Today is National Coming Out Day

National Coming Out Day is an awareness day that was initially observed in the US in the late 80s, but (under the umbrella of the Human Rights Campaign) has now grown to become a day that is recognised internationally.
The HRC describes National Coming Out Day as a day to celebrate people who have come out as lesbian, gay, bisexual, transgender, queer (LGBTQ). To ‘come out’ means to be open about your sexuality.
The obvious question is whether this is still a valid concept. You would think that with the equality legislation and social acceptance that is now evident in most western countries, that the idea of ‘coming out’ would be a bit irrelevant — this is 2016 after all.
But it’s not irrelevant. I’m not sure that it will ever be irrelevant.
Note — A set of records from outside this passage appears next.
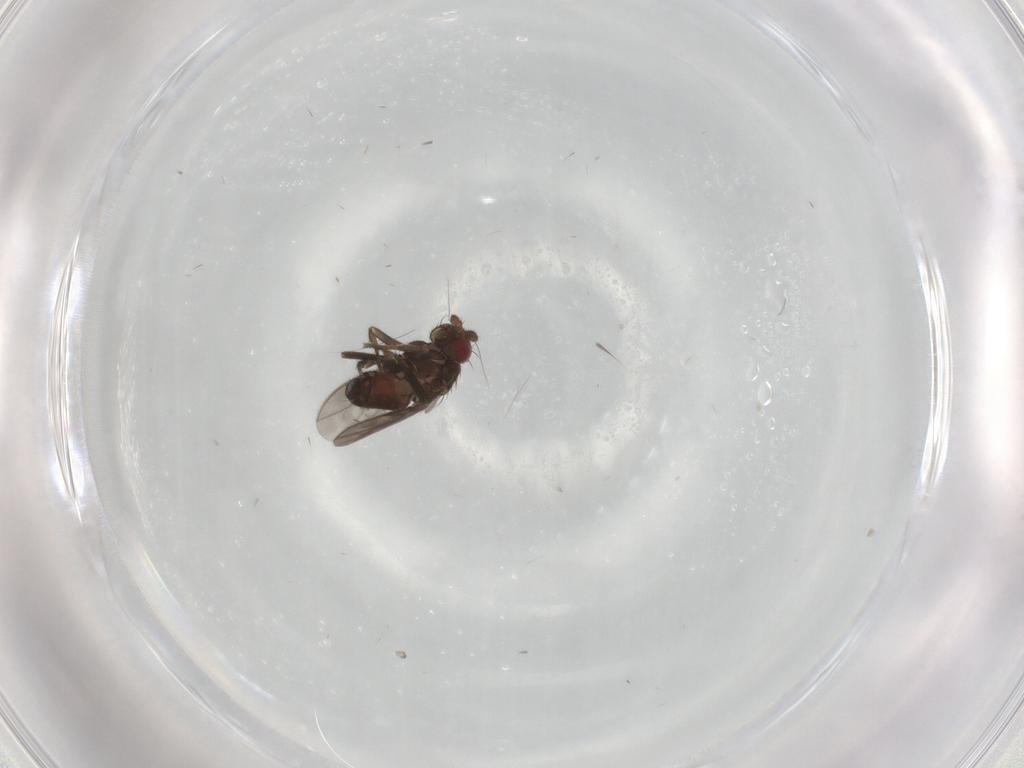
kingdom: Animalia
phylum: Arthropoda
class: Insecta
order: Diptera
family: Sphaeroceridae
My own coming out moment was about 20 years ago. I was in my mid-20s. It wasn’t anything dramatic, I just kind of blurted it out one night while having dinner with my parents. Maybe I’d had a few too many glasses of wine. There was nothing particularly brave about my coming out — I was confident in the love and support of my family, my close friends already knew, I’d moved away from home to a city where there was a pretty healthy gay scene. I guess I’d just got tired of pretending to be something I wasn’t.
For a few years after I felt a bit of pressure to ‘come out’ again with each new job I started, or new social situation. These days that doesn’t seem to be an issue. It seems to be fairly obvious to everyone that I meet that I’m into guys.
If you’re not gay (or lesbian, or identifying in any of the other queer categories), then it may be a difficult to understand what all the fuss is about. Everyone loves gays, right?
Every queer person’s journey is a bit different, it is their own, but in my head the act of ‘coming out’ is more about reaching an acceptance of yourself than about what anyone else thinks. To be able to say confidently to friends, family, or total strangers that ‘this is me — I’m gay’ is a personal declaration that you know who you are. That’s a pretty big deal.
Today is National Coming Out Day. My name is Gareth — I’m gay.